GOAL 1:
According to the book review below, how many square miles does London's suburbia occupy?

== TEXT ==

Reviewed by Peter Watts

London’s suburbia occupies so much space – 695 square miles according to Paul Knox – that it seems ridiculous people even try to summarise it with a single adjective, whether that’s 'aspirational' or 'banal'. The suburbs contain multitudes and are more like a network of a thousand individual towns than a uniform commuter-ville of identical streets.

Knox describes them as 'Metroburbia', which he defines as 'a multimodal mixture of residential and employment settings, with a fusion of suburban and central-city characteristics'.  This is a way of saying that there’s much more to London’s suburbs than large gardens and a fast train to Waterloo: they have shopping centres, office blocks, housing estates, schools, local governments and, critically, millions of residents who never dream of travelling to central London, even if they benefit from being within its orbit.

Knox explored central London in his previous book for Merrell, London: Architecture, Building And Social Change, a glossy overview of the relationship between social change and architecture. That book focussed on 27 central districts, looking at how they were originally developed and then exploring in more detail a dozen key buildings. Here he again divides London into sectors – seven of them – Lea Valley, Northeast London, Thames Estuary, South London (all of it), Thames Valley, Northwest London, and North London – as defined by the arteries of road, river and rail. Little, though, is made of these sectors once they have been established, with Knox instead taking a chronological overview of Metroburbia’s growth and development.

===

GOAL 2:
Duplicate the stretch of the rows below running from the line containing "purple circle: moved 2 px right, 2 px up" through the line containing "gray cross at (457, 120): moved", and leave the pictures out of your answer.

== PROVIDED RECORDS ==

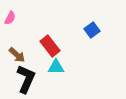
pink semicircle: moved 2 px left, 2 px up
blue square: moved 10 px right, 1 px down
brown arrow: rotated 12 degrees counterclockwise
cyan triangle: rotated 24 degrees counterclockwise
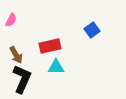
pink semicircle: moved 1 px right, 2 px down
red rectangle: rotated 65 degrees counterclockwise
brown arrow: moved 1 px left; rotated 18 degrees clockwise
black L-shape: moved 4 px left
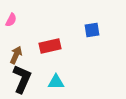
blue square: rotated 28 degrees clockwise
brown arrow: rotated 126 degrees counterclockwise
cyan triangle: moved 15 px down
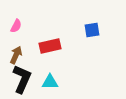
pink semicircle: moved 5 px right, 6 px down
cyan triangle: moved 6 px left
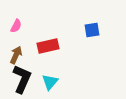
red rectangle: moved 2 px left
cyan triangle: rotated 48 degrees counterclockwise
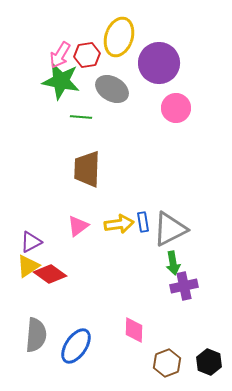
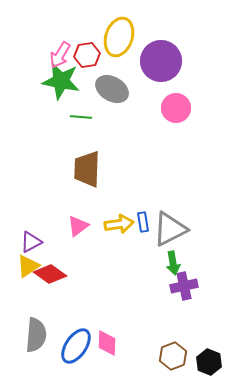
purple circle: moved 2 px right, 2 px up
pink diamond: moved 27 px left, 13 px down
brown hexagon: moved 6 px right, 7 px up
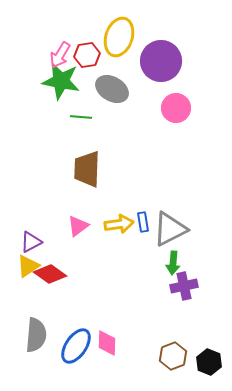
green arrow: rotated 15 degrees clockwise
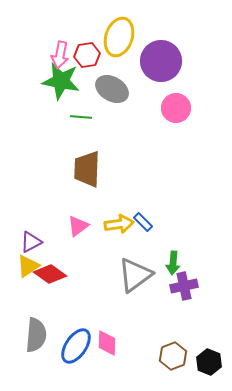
pink arrow: rotated 20 degrees counterclockwise
blue rectangle: rotated 36 degrees counterclockwise
gray triangle: moved 35 px left, 46 px down; rotated 9 degrees counterclockwise
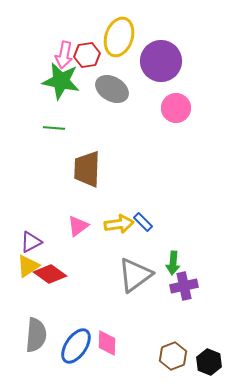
pink arrow: moved 4 px right
green line: moved 27 px left, 11 px down
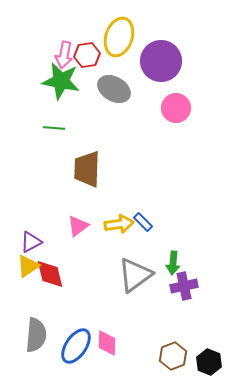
gray ellipse: moved 2 px right
red diamond: rotated 40 degrees clockwise
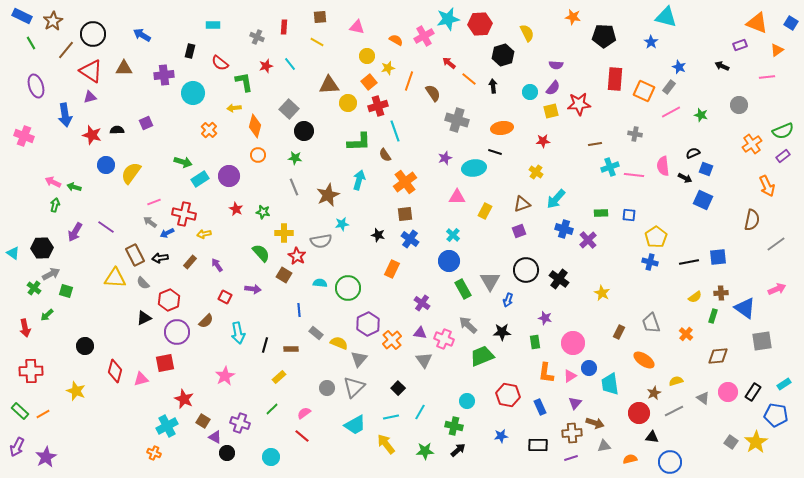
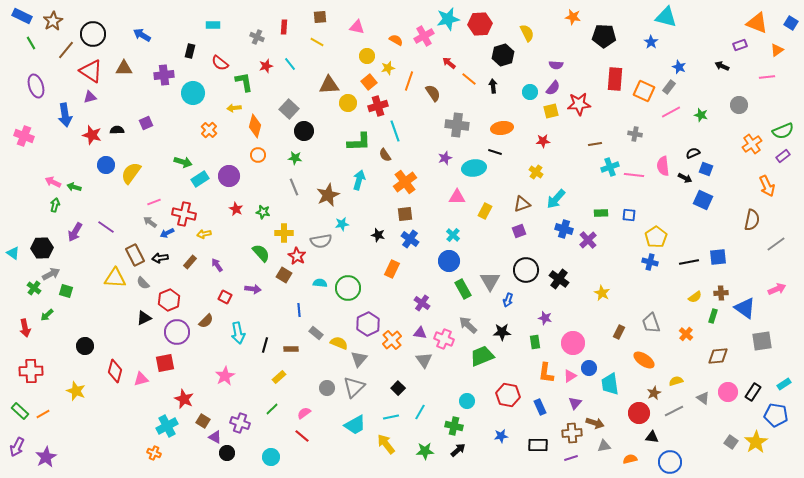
gray cross at (457, 120): moved 5 px down; rotated 10 degrees counterclockwise
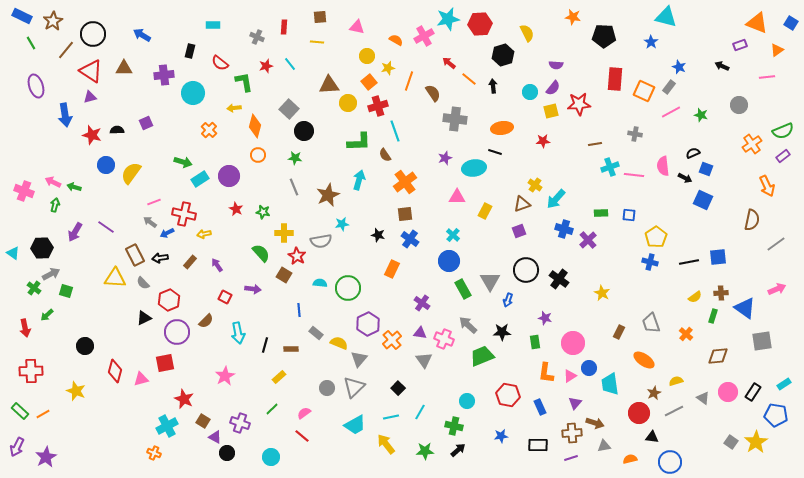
yellow line at (317, 42): rotated 24 degrees counterclockwise
gray cross at (457, 125): moved 2 px left, 6 px up
pink cross at (24, 136): moved 55 px down
yellow cross at (536, 172): moved 1 px left, 13 px down
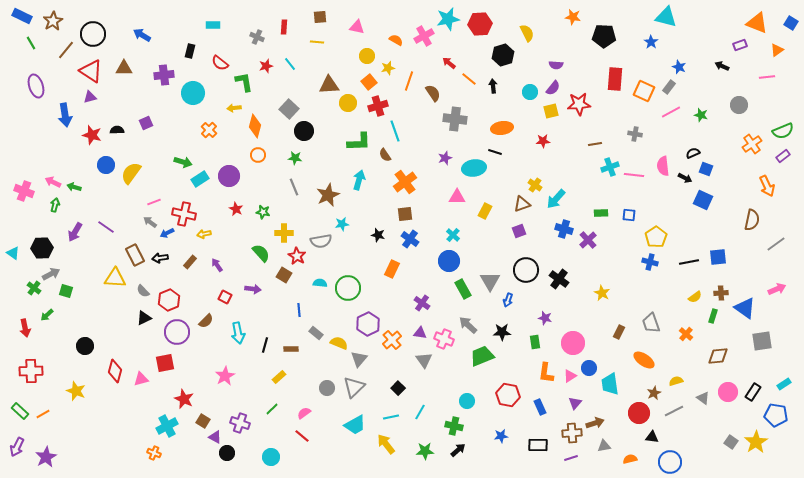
gray semicircle at (143, 283): moved 8 px down
brown arrow at (595, 423): rotated 36 degrees counterclockwise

===

EXERCISE RESPONSE 1:
695 square miles

EXERCISE RESPONSE 2:
purple circle: moved 2 px right, 2 px up
pink diamond: moved 27 px left, 13 px down
brown hexagon: moved 6 px right, 7 px up
green arrow: rotated 15 degrees clockwise
pink arrow: rotated 20 degrees counterclockwise
blue rectangle: rotated 36 degrees counterclockwise
gray triangle: moved 35 px left, 46 px down; rotated 9 degrees counterclockwise
pink arrow: moved 4 px right
green line: moved 27 px left, 11 px down
gray ellipse: moved 2 px right
red diamond: rotated 40 degrees clockwise
gray cross at (457, 120): moved 5 px down; rotated 10 degrees counterclockwise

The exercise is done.